** What to do **
Transcribe the listing below in full, keeping every line exactly as it is.

** Stored data **

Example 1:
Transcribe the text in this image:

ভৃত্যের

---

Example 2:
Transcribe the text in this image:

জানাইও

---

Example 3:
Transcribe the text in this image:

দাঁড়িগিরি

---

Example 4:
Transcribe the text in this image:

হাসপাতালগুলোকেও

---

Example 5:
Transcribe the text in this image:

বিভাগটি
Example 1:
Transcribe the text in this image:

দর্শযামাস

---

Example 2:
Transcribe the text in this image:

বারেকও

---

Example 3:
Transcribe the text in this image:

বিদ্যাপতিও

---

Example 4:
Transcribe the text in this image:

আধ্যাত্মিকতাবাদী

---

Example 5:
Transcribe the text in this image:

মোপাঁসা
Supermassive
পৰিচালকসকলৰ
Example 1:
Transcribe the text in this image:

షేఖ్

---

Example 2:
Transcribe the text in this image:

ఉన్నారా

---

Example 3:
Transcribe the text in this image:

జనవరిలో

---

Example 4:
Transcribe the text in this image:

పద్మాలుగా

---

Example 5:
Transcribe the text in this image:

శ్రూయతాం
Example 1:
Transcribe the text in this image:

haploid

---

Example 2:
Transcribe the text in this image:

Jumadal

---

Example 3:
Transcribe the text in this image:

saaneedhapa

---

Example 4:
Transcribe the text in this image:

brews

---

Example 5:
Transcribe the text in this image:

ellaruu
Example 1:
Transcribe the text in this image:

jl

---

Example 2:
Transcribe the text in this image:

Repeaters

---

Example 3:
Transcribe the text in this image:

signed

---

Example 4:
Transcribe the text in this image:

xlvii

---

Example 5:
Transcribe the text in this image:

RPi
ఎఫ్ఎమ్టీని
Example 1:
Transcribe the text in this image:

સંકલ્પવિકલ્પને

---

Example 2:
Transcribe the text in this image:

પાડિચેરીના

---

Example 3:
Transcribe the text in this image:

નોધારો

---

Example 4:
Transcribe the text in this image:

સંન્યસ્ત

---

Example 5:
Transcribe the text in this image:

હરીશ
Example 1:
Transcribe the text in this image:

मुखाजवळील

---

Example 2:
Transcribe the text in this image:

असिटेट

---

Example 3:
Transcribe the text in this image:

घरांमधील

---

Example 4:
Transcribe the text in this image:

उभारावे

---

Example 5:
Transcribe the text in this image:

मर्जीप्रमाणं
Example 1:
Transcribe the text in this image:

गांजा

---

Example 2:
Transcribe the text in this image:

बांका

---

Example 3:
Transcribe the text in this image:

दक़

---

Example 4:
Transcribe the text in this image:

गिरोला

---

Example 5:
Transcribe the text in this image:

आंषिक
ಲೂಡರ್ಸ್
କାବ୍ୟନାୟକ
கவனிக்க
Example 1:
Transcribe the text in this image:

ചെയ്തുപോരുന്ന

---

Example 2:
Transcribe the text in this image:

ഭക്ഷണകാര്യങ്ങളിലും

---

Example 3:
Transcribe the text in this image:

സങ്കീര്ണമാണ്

** Solution to this problem **
Example 1:
Transcribe the text in this image:

ভৃত্যের

---

Example 2:
Transcribe the text in this image:

জানাইও

---

Example 3:
Transcribe the text in this image:

দাঁড়িগিরি

---

Example 4:
Transcribe the text in this image:

হাসপাতালগুলোকেও

---

Example 5:
Transcribe the text in this image:

বিভাগটি
Example 1:
Transcribe the text in this image:

দর্শযামাস

---

Example 2:
Transcribe the text in this image:

বারেকও

---

Example 3:
Transcribe the text in this image:

বিদ্যাপতিও

---

Example 4:
Transcribe the text in this image:

আধ্যাত্মিকতাবাদী

---

Example 5:
Transcribe the text in this image:

মোপাঁসা
Supermassive
পৰিচালকসকলৰ
Example 1:
Transcribe the text in this image:

షేఖ్

---

Example 2:
Transcribe the text in this image:

ఉన్నారా

---

Example 3:
Transcribe the text in this image:

జనవరిలో

---

Example 4:
Transcribe the text in this image:

పద్మాలుగా

---

Example 5:
Transcribe the text in this image:

శ్రూయతాం
Example 1:
Transcribe the text in this image:

haploid

---

Example 2:
Transcribe the text in this image:

Jumadal

---

Example 3:
Transcribe the text in this image:

saaneedhapa

---

Example 4:
Transcribe the text in this image:

brews

---

Example 5:
Transcribe the text in this image:

ellaruu
Example 1:
Transcribe the text in this image:

jl

---

Example 2:
Transcribe the text in this image:

Repeaters

---

Example 3:
Transcribe the text in this image:

signed

---

Example 4:
Transcribe the text in this image:

xlvii

---

Example 5:
Transcribe the text in this image:

RPi
ఎఫ్ఎమ్టీని
Example 1:
Transcribe the text in this image:

સંકલ્પવિકલ્પને

---

Example 2:
Transcribe the text in this image:

પાડિચેરીના

---

Example 3:
Transcribe the text in this image:

નોધારો

---

Example 4:
Transcribe the text in this image:

સંન્યસ્ત

---

Example 5:
Transcribe the text in this image:

હરીશ
Example 1:
Transcribe the text in this image:

मुखाजवळील

---

Example 2:
Transcribe the text in this image:

असिटेट

---

Example 3:
Transcribe the text in this image:

घरांमधील

---

Example 4:
Transcribe the text in this image:

उभारावे

---

Example 5:
Transcribe the text in this image:

मर्जीप्रमाणं
Example 1:
Transcribe the text in this image:

गांजा

---

Example 2:
Transcribe the text in this image:

बांका

---

Example 3:
Transcribe the text in this image:

दक़

---

Example 4:
Transcribe the text in this image:

गिरोला

---

Example 5:
Transcribe the text in this image:

आंषिक
ಲೂಡರ್ಸ್
କାବ୍ୟନାୟକ
கவனிக்க
Example 1:
Transcribe the text in this image:

ചെയ്തുപോരുന്ന

---

Example 2:
Transcribe the text in this image:

ഭക്ഷണകാര്യങ്ങളിലും

---

Example 3:
Transcribe the text in this image:

സങ്കീര്ണമാണ്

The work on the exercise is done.